Une pirouette rhétorique et un refus d’engagement
La longue réplique de Dom Juan rompt le rythme rapide de la scène : il prend de nouveau le contrôle par la parole, son arme préférée. Il a l'air "embarrassé" mais en réalité, il ne l'est pas comme le souligne la question : « Que voulez-vous que je dise ? » Ce faux dilemme suggère qu’il ne peut pas répondre sans blesser l’une des deux, alors même qu’il est responsable du quiproquo. Il renverse donc habilement la situation, en faisant porter la responsabilité du conflit sur les deux femmes elles-mêmes : « Vous soutenez également toutes deux que je vous ai promis de vous prendre pour femmes. »

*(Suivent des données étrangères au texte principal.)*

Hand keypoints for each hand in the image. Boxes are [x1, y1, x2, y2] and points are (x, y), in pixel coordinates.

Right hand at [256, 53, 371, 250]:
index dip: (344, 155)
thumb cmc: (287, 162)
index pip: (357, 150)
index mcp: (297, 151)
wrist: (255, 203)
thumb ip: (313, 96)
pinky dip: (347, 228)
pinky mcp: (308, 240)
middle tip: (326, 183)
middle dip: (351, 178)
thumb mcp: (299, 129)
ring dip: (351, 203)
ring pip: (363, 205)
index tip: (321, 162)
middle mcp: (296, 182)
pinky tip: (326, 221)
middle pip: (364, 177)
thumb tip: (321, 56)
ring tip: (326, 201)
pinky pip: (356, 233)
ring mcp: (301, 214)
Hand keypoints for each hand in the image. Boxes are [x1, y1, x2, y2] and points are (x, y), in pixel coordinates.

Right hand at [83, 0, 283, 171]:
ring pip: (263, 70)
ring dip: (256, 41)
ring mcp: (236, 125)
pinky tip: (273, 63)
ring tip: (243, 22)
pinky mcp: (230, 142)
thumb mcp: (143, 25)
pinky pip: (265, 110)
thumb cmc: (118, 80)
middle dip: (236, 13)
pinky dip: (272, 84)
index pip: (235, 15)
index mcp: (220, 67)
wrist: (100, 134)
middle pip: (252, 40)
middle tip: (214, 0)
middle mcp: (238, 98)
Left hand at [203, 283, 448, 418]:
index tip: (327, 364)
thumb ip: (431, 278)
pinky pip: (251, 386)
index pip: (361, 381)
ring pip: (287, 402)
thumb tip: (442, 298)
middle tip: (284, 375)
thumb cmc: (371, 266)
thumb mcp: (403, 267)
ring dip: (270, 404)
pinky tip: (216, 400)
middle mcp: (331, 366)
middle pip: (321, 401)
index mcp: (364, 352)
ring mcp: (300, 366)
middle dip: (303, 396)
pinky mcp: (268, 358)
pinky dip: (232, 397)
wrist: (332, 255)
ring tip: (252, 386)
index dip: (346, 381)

Puis, dans une formule subtilement ambigüe, il affirme ne pas avoir besoin de confirmer quoi que ce soit, puisque « celle à qui j’ai promis effectivement n’a-t-elle pas en elle-même de quoi se moquer des discours de l’autre ? » Cette question rhétorique, à visée manipulatrice, lui permet de ne rien dire tout en laissant croire qu’il est de bonne foi. Il se place ainsi au-dessus de la dispute, dans un registre faussement moral et détaché, adoptant ainsi une posture de lucidité, de sagesse, alors qu’il refuse en réalité d’assumer ses actes.
Cette dernière réplique donne à voir le point culminant de son hypocrisie : sous des dehors raisonnables, Dom Juan s’en sort sans jamais prendre position. Il utilise une parole à double sens, qui confirme son habileté oratoire et son cynisme absolu. Le comique repose ici sur le contraste entre la lucidité du spectateur et la crédulité des paysannes, piégées jusqu’au bout par l’éloquence faussement vertueuse du séducteur.
Conclusion
Cette scène de l’acte II, scène 4, met en lumière l’art de la manipulation chez Dom Juan, qui use de la parole comme d’une arme pour séduire, mentir et fuir ses responsabilités. À travers ce triangle amoureux faussé, Molière construit un comique riche, mêlant quiproquos, comique de langage et ironie dramatique, tout en dénonçant l’hypocrisie du libertin. Le spectateur, complice des ruses de Dom Juan, assiste à un jeu cruel où la parole sert à asservir plutôt qu’à unir.
Cette maîtrise du langage n’est pas sans rappeler Le Menteur de Corneille, où le héros dissimule la vérité pour séduire, au risque de se perdre dans ses propres mensonges. Mais là où le personnage de Corneille reste prisonnier de ses inventions, Dom Juan conserve une étonnante maîtrise et semble n’éprouver aucun remords, accentuant ainsi sa figure d’amoral et de transgresseur.